__What this task involves__
For this exercise, retype each line of the material below verbatim and omit any picture.

=======

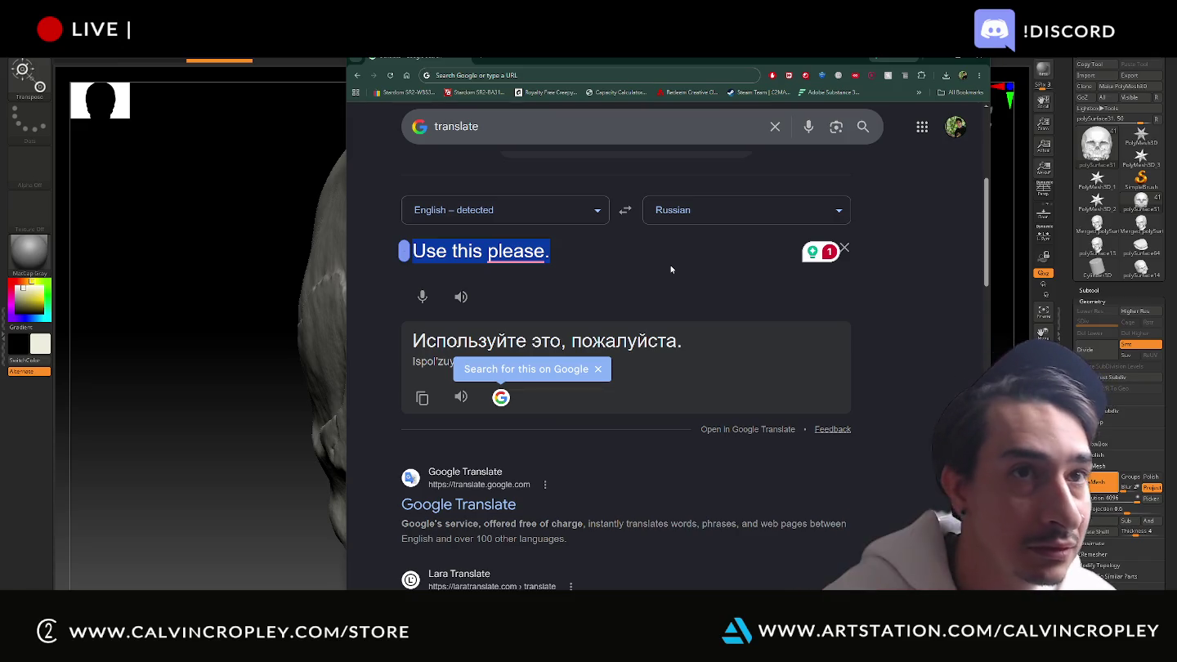
{"action": "key", "text": "alt+Tab"}
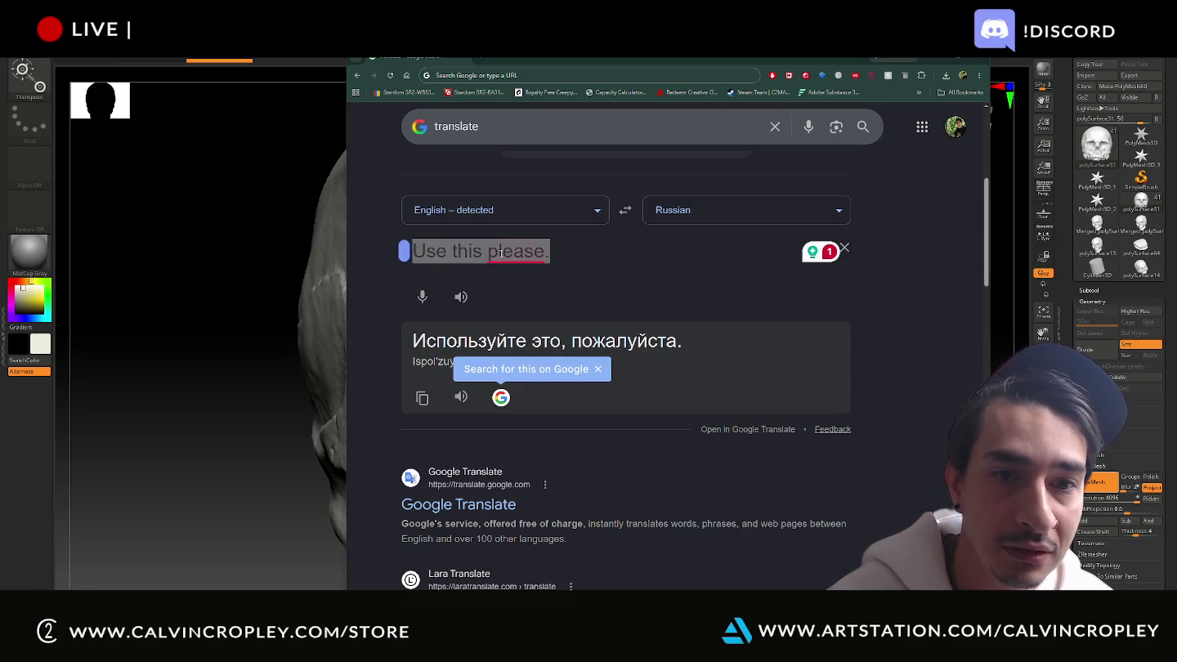
{"action": "key", "text": "alt+Tab"}
{"action": "key", "text": "ctrl+v"}
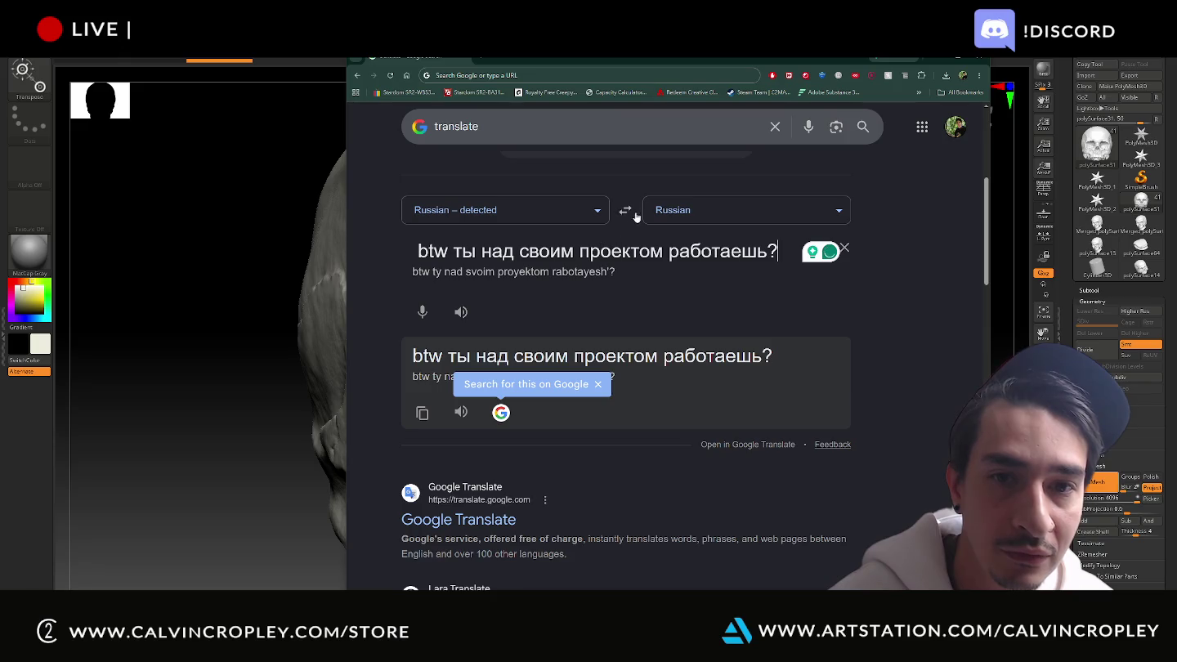
Translate the Russian message into English, then select the whole Russian source text
{"action": "left_click", "coordinate": [625, 211]}
{"action": "left_click", "coordinate": [703, 211]}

=======

__Result of this task__
{"action": "key", "text": "alt+Tab"}
{"action": "key", "text": "alt+Tab"}
{"action": "key", "text": "ctrl+v"}
Translate the Russian message into English, then select the whole Russian source text
{"action": "left_click", "coordinate": [625, 211]}
{"action": "left_click", "coordinate": [703, 211]}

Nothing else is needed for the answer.